Vermutlich hat jeder unter den fehlenden Kontakten während des Lockdowns gelitten. Aber Menschen, die aufgrund einer Suchtkrankheit regelmäßig sozialen Kontakt brauchen, waren besonders betroffen. Experten fürchten spürbare Rückfallquoten.

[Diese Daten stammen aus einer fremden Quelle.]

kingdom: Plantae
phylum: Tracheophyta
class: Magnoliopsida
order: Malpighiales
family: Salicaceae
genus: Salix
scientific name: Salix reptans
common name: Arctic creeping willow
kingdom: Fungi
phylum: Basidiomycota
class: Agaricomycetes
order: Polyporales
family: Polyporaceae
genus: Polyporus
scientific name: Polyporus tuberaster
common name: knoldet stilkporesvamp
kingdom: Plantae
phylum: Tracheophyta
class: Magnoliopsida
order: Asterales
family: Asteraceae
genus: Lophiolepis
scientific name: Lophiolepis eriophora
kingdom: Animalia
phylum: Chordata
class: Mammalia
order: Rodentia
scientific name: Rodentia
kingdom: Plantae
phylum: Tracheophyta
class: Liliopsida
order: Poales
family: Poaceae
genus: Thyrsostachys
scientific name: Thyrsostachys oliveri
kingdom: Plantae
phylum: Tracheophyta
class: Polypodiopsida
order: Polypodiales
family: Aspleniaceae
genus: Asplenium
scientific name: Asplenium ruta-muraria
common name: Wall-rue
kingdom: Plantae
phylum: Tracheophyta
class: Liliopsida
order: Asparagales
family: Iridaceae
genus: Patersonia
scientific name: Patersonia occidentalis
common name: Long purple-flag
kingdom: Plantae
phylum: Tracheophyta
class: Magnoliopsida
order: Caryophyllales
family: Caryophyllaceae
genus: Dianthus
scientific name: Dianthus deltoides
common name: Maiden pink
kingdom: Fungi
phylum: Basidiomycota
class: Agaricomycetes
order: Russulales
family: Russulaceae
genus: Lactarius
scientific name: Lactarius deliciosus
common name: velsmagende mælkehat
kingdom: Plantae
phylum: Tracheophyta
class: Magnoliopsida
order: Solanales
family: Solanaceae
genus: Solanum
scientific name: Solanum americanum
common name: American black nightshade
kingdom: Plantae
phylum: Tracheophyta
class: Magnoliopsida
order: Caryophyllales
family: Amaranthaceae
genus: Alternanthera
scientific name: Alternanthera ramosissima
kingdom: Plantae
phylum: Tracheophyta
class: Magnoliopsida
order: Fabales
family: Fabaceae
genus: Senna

Der Verzicht auf Gruppentreffen während der Corona-Lockdowns in den vergangenen anderthalb Jahren hat Suchtkranke besonders hart getroffen. "Die Selbsthilfegruppen haben aus Hygienegründen einiges an Unterstützungsarbeit einstellen müssen", sagte Thomas Heinz, Geschäftsführer und Ärztlicher Direktor der Caritas-Fachkliniken St. Marienstift Neuenkirchen-Vörden und St. Vitus in Visbek (Landkreis Vechta). Für viele Menschen seien Online-Angebote keine Hilfe gewesen. Die Suchtkranken seien somit ebenfalls Opfer des Corona-Virus geworden.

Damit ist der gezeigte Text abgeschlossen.